I am using Findbugs and other plugins to analyze Java files.
An Issue has been generated for a specific Findbugs rule, even though the source code has not been modified.
In addition, there were cases where the status was set to close on its own, even though no operation was performed on the screen.
I would like to know if the same thing happens with Findbugs rules or other plugin rules.
I would also like to know the conditions under which such cases occur, if you know them.
The specific rules are as follows
NP_GUARANTEED_DEREF_ON_EXCEPTION_PATH
Correctness - Value is null and guaranteed to be dereferenced on exception path
I am using the PMD and checstyle plugins, but I have not experienced the above events.
Version information
SonarQube 8.4.1
Sonar-FindBugs 4.0.2
First, I need to point out that your version is past EOL. You should upgrade to either the latest version or the current LTS at your earliest convenience.
Your upgrade path is:
8.4.1 → 8.9.1 → 9.0 (last step optional)
Regarding your FindBugs issue, I translate the rule key to “Guaranteed Null Pointer dereference on exception path”. Since this rule looks at more than just the location where the issue is raised, it’s likely that a change in the code leading up to the issue location caused a new issue to suddenly appear.
Regarding issues being closed, that’s a normal part of the issue lifecycle.
I will consider upgrading sonarqube.
I have also checked the issue life cycle.
Since this rule looks at more than just the location where the issue is raised, it’s likely that a change in the code leading up to the issue location caused a new issue to suddenly appear.
After this answer, I have three new questions.
For example, if an Issue is generated in aaa.java, does it mean to check multiple locations in aaa.java?

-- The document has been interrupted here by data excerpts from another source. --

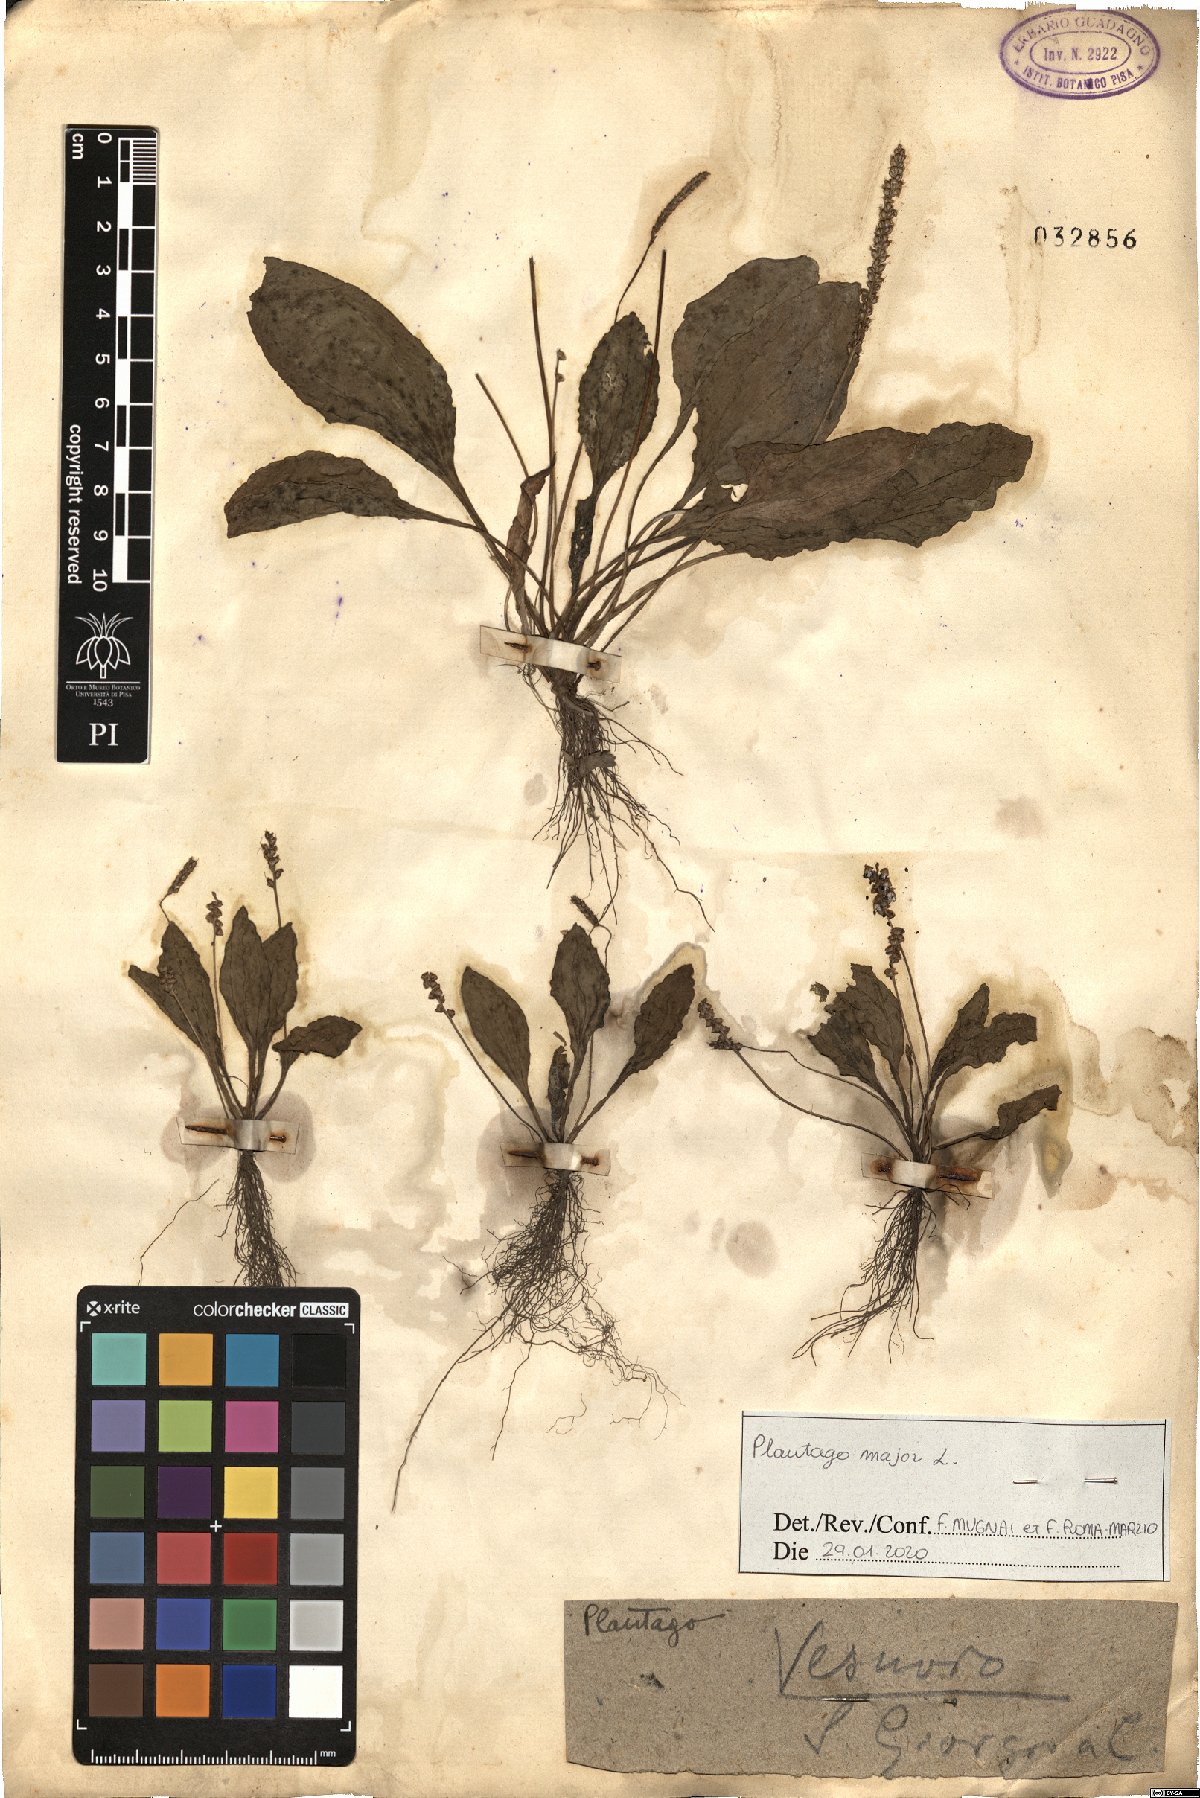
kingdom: Plantae
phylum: Tracheophyta
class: Magnoliopsida
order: Lamiales
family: Plantaginaceae
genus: Plantago
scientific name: Plantago major
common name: Common plantain
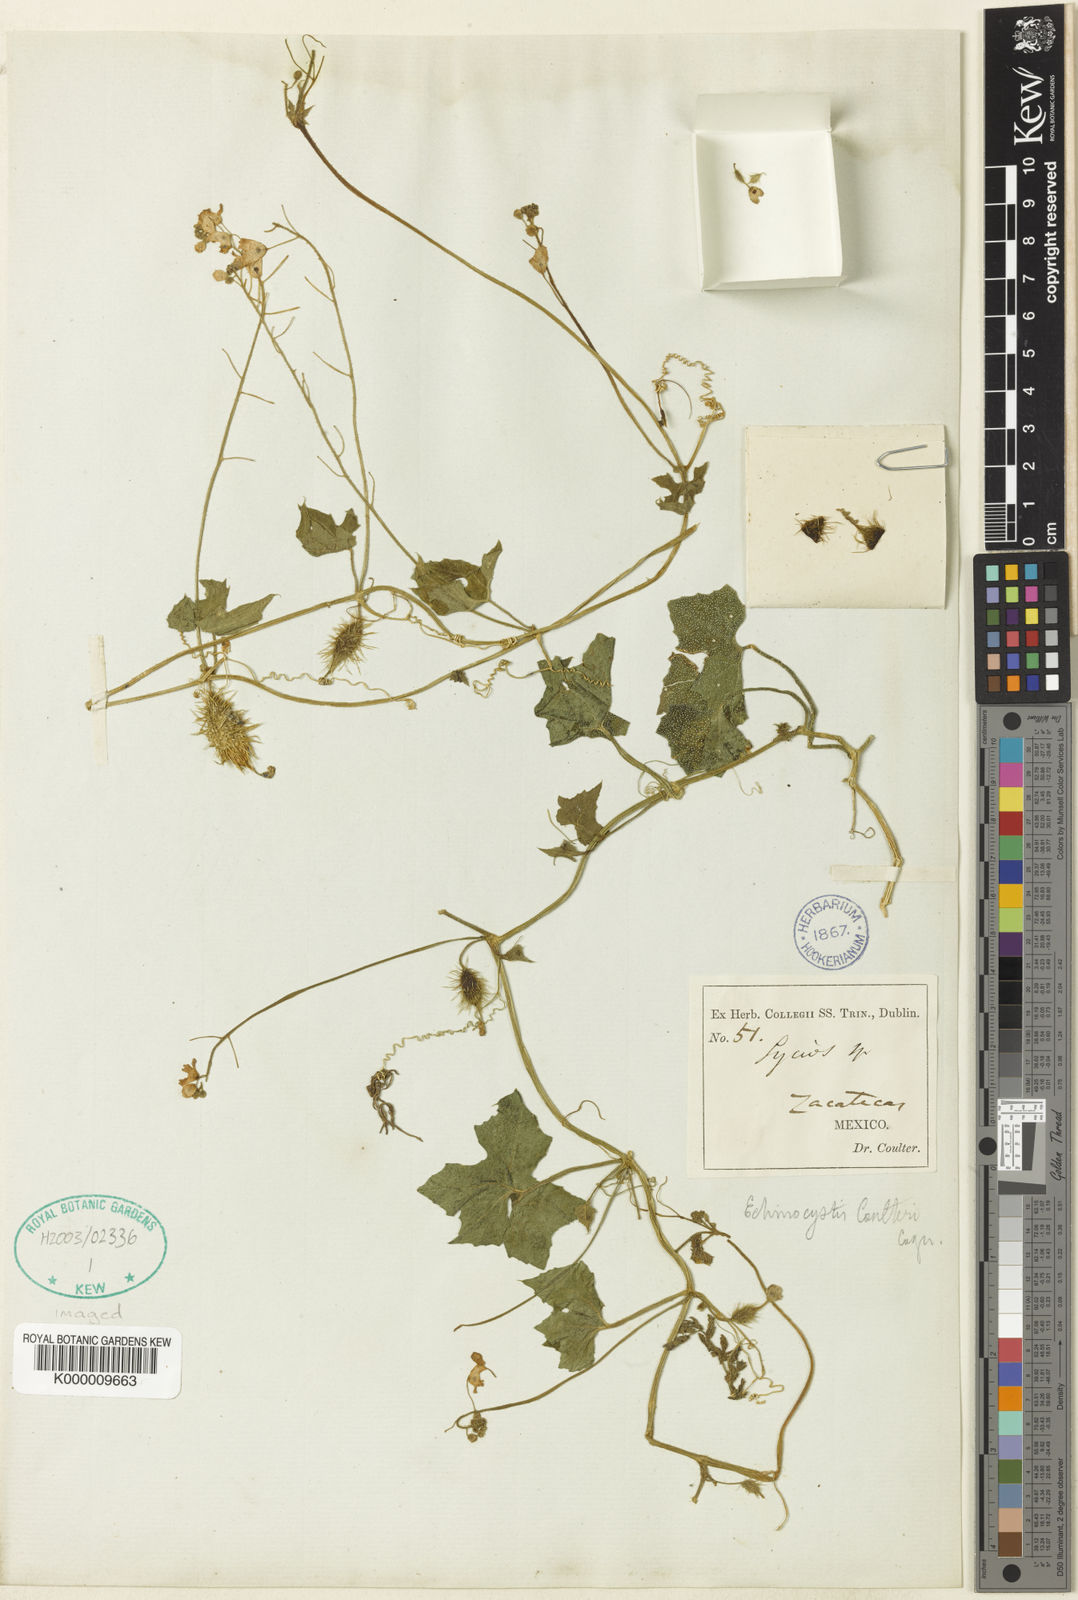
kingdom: Plantae
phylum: Tracheophyta
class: Magnoliopsida
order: Cucurbitales
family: Cucurbitaceae
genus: Echinopepon
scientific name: Echinopepon coulteri
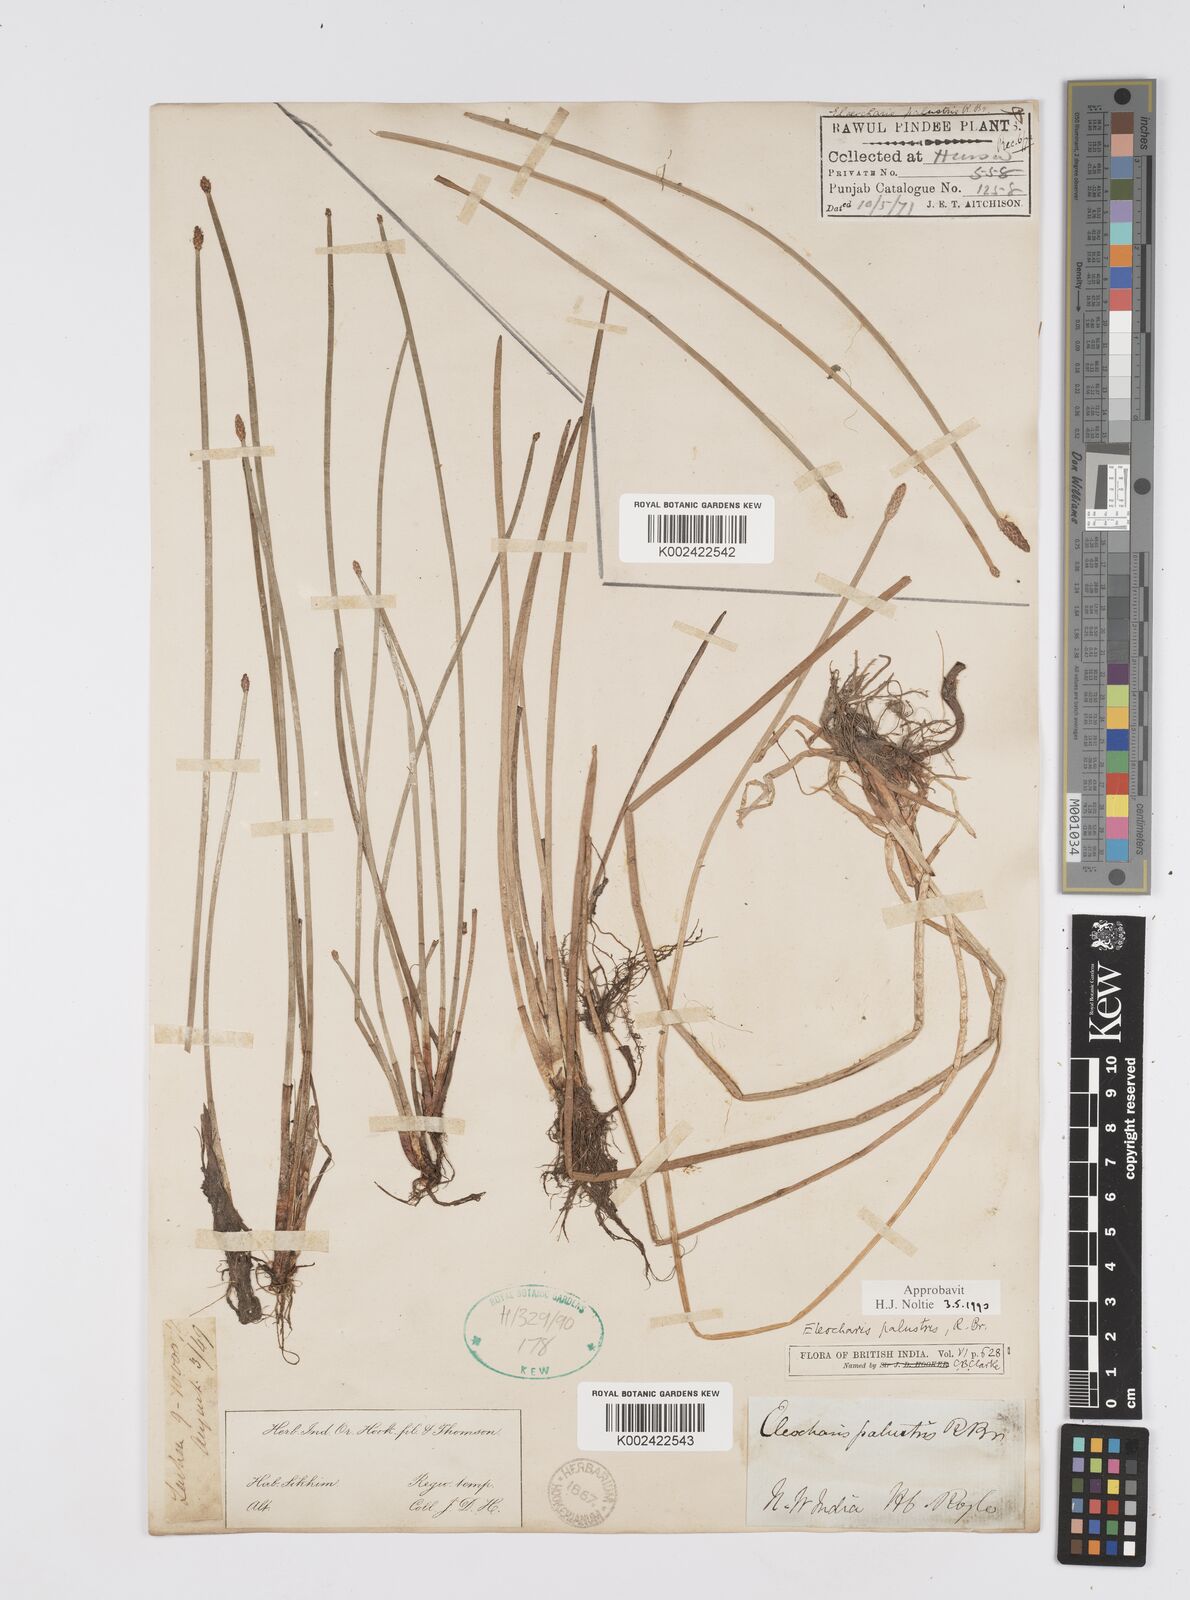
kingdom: Plantae
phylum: Tracheophyta
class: Liliopsida
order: Poales
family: Cyperaceae
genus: Eleocharis
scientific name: Eleocharis palustris
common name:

Or do you mean to check not only aaa.java but also the other bbb.java to detect the issue in aaa.java?
I think I understand the former, am I right?
This time, the Issue occurred even though I did not modify the source code in the package at all.
Is it possible for a new Issue to be generated in such a case?
The newly generated Issue is OPEN, then CLOSE, then repeat several times.
Have you ever encountered such an event?
I cannot tell the difference between this being normal behavior or not.
That’s a question about the FindBugs internals, which no one at SonarSource is qualified to answer. I can only say “probably” to this.
At this point I have to wonder if all your compiled classes and libraries are available to analysis every time. For SonarQube’s native Java analysis, I can tell you that when binaries are missing, analysis is less precise. I would guess it’s the same thing for FindBugs too.
I think the thing to do would be to look at your build/analysis log to see what - if anything - is changing from run to run and whether you get warnings some times but not others.
I assume that you have probably never encountered an event similar to mine.
I don’t have the log of when it happened, so I can’t check it now, but if it happens again, I’ll check the log again and see if there are any differences.
As pointed out in the previous answer, the problem may have been caused by an older version, so I will upgrade the version and observe the progress.